Mercredi 24 juin 2009
Ainsi, un préfet poursuit l'auteur d'un courriel envoyé en protestation contre le placement en rétention de sans-papiers de 5 et 7 ans :"J'apprends que l'on autorise l'enfermement d'enfants, cela me rappelle une triste époque où l'on mettait les enfants dans des wagons."Rapporté par un quotidien du Sud-Ouest, le prefet se justifie : "la comparaison avec la période de Vichy fait et fera systématiquement l'objet d'une action en justice".

Et à un sociologue à l'ENA, Eric Fassin (*) publiant son "Point de vue" dans quotidien le Monde de constater : "S'il s'agit bien d'une politique "systématique", n'est-pas aussi "n'est-ce pas révoquer en doute la nature démocratique du régime actuel ?" à mener une intervention judiciaire systématique chaque fois que les comparaisons avec le régime de Vichy seront faite sur la politique d'immigration du gouvernement.

Et de continuer sur le raisonnement : 

"Reste à dissiper une incertitude. En même temps que Vichy, faut-il interdire d'évoquer la Résistance ? Si la comparaison avec Maurice Papon n'est plus autorisée, devra-t-on renoncer aussi à Jean Moulin ? (...)

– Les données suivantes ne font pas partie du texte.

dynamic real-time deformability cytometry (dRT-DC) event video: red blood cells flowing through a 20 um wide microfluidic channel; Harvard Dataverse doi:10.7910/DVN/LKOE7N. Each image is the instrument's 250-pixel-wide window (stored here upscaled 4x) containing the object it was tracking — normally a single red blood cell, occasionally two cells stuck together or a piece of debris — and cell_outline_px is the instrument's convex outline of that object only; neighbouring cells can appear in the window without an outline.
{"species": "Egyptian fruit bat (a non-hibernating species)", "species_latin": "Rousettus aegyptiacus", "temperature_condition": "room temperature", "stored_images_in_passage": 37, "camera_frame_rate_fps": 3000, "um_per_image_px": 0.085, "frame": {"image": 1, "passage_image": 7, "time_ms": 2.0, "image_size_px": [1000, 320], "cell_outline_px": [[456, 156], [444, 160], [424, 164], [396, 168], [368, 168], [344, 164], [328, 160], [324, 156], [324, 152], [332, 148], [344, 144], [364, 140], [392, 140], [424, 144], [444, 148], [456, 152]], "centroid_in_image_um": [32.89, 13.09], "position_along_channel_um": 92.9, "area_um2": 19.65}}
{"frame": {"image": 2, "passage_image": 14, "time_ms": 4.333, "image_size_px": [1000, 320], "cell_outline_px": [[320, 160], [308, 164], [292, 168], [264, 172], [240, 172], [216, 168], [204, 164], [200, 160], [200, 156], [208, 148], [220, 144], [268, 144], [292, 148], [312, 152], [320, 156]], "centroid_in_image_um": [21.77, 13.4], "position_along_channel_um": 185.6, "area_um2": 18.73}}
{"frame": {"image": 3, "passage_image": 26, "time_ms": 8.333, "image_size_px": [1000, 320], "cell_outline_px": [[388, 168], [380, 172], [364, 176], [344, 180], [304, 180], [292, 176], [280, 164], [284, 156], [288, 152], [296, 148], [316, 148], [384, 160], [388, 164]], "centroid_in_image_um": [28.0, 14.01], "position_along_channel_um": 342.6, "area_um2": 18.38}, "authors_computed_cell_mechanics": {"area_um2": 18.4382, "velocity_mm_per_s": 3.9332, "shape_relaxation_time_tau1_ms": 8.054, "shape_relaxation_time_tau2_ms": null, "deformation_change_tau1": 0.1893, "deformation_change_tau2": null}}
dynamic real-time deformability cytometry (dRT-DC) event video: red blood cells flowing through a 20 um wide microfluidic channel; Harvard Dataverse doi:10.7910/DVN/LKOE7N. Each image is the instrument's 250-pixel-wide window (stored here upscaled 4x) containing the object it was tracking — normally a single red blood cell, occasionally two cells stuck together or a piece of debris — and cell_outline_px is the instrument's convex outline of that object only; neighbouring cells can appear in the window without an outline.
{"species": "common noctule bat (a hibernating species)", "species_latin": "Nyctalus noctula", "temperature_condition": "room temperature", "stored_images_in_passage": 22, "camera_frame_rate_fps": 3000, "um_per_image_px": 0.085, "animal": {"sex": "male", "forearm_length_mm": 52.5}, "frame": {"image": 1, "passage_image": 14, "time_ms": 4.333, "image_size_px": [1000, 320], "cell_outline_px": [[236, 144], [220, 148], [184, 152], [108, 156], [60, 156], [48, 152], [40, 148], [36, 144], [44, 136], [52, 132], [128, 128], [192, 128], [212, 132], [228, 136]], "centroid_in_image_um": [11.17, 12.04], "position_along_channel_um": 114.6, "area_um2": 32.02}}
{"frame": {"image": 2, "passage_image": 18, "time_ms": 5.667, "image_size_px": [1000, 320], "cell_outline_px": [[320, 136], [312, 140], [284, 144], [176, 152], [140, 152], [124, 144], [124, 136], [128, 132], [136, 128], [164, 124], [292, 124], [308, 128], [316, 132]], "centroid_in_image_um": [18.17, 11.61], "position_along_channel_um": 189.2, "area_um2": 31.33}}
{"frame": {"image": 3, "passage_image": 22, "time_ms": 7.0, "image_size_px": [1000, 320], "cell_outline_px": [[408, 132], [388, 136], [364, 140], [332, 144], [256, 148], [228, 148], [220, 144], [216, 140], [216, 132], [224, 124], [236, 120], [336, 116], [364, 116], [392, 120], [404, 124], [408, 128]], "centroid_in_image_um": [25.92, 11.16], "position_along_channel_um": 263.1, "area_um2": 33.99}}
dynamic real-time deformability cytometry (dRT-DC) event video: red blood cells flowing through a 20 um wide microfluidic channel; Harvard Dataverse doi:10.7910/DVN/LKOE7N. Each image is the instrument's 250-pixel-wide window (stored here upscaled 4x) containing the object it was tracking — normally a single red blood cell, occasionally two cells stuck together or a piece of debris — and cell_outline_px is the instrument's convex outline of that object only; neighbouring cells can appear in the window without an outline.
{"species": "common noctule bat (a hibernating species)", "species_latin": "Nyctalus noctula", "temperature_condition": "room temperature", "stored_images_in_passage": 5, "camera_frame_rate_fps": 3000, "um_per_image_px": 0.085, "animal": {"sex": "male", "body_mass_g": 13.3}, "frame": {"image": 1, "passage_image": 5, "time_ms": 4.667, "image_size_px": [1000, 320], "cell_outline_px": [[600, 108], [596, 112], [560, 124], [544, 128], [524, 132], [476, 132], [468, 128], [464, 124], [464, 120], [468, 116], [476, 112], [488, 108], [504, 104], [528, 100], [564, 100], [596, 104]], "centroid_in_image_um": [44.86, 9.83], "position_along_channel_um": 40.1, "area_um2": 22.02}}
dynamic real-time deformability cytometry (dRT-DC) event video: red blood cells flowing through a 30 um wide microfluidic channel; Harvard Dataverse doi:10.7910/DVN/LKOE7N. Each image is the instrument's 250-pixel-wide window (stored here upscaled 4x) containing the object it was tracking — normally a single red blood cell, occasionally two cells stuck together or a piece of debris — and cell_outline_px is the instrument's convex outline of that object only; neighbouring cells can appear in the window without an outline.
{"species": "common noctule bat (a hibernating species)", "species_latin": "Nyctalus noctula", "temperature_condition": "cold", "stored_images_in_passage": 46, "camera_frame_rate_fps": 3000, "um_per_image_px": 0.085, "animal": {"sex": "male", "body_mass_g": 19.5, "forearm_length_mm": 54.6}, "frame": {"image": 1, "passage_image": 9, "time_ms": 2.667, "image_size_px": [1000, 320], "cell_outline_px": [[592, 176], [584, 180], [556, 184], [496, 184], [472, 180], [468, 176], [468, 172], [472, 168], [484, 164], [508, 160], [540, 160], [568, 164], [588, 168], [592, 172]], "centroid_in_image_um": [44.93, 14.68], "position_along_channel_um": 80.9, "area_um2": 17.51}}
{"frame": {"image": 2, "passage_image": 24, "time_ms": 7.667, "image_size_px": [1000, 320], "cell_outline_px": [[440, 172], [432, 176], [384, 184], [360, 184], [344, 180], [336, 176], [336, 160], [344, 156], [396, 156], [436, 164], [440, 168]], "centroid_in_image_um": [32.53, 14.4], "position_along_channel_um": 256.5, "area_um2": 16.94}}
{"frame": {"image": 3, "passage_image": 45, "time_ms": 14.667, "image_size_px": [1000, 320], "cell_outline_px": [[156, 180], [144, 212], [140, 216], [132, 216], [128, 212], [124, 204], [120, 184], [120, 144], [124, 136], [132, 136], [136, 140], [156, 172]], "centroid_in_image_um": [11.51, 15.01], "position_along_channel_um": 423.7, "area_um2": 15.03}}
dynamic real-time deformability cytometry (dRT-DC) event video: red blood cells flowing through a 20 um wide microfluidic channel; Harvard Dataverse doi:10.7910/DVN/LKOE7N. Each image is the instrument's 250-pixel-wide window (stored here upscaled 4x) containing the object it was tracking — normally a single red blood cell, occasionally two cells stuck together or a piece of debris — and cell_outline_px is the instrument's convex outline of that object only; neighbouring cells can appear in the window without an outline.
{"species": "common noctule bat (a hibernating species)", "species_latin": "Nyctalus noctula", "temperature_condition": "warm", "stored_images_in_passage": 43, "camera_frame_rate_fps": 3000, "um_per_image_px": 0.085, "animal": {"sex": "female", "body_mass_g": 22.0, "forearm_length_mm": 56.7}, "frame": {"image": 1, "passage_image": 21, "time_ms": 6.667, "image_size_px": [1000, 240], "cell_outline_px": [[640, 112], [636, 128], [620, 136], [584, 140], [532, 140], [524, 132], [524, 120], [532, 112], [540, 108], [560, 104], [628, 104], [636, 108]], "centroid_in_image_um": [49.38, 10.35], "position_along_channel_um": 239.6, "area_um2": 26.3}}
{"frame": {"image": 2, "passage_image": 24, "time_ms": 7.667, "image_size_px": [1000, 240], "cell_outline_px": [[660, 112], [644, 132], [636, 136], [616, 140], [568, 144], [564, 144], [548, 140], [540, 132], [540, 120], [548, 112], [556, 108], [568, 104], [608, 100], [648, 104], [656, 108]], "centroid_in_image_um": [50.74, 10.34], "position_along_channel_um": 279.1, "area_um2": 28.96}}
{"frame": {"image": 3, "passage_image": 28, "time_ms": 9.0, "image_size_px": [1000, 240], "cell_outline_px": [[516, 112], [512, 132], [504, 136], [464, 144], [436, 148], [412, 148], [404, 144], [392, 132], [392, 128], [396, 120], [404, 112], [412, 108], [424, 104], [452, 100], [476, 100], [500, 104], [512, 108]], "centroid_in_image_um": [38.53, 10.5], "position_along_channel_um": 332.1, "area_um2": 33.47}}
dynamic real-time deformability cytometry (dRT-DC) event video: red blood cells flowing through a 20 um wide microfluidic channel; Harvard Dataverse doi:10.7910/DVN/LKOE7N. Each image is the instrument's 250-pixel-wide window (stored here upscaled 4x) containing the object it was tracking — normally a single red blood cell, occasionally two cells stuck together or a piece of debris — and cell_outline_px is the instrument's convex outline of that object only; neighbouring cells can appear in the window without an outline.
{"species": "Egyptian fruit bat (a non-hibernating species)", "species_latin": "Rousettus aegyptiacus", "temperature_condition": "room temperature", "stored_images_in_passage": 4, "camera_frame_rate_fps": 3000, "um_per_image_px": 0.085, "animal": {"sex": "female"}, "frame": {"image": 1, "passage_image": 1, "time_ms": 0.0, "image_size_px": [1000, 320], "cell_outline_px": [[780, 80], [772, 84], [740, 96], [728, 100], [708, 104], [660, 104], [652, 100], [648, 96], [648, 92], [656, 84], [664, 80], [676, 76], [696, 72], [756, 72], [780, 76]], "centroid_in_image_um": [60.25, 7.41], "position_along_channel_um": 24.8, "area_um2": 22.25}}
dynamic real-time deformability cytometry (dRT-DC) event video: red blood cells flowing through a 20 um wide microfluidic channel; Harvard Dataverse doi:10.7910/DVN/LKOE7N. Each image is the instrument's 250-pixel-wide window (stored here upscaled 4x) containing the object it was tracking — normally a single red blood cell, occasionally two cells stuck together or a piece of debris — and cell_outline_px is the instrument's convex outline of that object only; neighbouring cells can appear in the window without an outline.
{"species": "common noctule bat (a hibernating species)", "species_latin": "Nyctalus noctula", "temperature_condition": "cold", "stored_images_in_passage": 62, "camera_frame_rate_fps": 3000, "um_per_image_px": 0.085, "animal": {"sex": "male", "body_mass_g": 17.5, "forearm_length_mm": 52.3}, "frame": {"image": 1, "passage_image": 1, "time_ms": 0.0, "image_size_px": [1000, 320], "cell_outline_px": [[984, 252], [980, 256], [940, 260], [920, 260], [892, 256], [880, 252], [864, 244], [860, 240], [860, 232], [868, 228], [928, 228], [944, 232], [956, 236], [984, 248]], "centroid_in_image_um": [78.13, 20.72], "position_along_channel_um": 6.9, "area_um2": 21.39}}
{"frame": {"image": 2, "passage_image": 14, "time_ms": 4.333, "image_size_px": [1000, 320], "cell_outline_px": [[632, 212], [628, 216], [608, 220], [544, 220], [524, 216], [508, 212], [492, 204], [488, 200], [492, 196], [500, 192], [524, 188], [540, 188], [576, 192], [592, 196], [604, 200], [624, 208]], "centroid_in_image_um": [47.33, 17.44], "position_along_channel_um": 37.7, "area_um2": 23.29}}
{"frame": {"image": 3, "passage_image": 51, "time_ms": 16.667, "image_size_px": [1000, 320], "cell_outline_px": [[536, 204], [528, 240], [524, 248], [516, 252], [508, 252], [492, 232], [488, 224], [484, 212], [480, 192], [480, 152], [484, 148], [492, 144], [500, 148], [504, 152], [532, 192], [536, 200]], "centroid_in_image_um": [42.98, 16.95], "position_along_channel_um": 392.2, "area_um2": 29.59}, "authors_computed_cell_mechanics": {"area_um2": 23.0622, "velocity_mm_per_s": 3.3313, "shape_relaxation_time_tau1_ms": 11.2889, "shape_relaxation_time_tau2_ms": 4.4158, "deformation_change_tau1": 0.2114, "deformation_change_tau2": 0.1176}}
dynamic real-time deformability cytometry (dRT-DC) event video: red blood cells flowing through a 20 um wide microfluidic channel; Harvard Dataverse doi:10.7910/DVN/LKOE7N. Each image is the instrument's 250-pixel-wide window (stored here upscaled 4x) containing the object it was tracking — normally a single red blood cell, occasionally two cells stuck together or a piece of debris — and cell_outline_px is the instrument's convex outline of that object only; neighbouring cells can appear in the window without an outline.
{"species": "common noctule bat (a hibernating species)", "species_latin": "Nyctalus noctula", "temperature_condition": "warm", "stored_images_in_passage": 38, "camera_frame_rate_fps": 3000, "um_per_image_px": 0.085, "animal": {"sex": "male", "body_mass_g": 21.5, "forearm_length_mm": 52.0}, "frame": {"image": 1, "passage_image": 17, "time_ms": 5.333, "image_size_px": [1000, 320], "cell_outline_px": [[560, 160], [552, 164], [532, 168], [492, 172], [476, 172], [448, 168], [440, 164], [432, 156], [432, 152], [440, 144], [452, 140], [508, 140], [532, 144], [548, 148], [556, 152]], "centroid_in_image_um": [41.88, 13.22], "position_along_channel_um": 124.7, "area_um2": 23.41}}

Pour marquer le respect dû aux préfets d'aujourd'hui, est-il permis de comparer leur action à une courageuse "résistance" contre une occupation étrangère ? Une question en entraîne une autre : interdira-t-on également de rapprocher le Front national du régime de Vichy - ou du vôtre ? Sinon, vous comparer à Jean-Marie Le Pen, ce serait insinuer un rapprochement avec le maréchal Pétain. Soyons donc conséquents : pour préserver le caractère "incomparable" du régime actuel ne vaudrait-il pas mieux proscrire toute comparaison, fût-ce avec Napoléon Bonaparte ou Silvio Berlusconi ? 

Monsieur le Président, vous avez déjà mis en garde contre toute explication sociologique des désordres sociaux : "Quand on veut expliquer l'inexplicable, c'est qu'on s'apprête à excuser l'inexcusable." Face aux désordres démocratiques, il est inévitable d'aller plus loin. Comparer l'incomparable, n'est-ce pas s'apprêter à faire reproche à l'irréprochable ?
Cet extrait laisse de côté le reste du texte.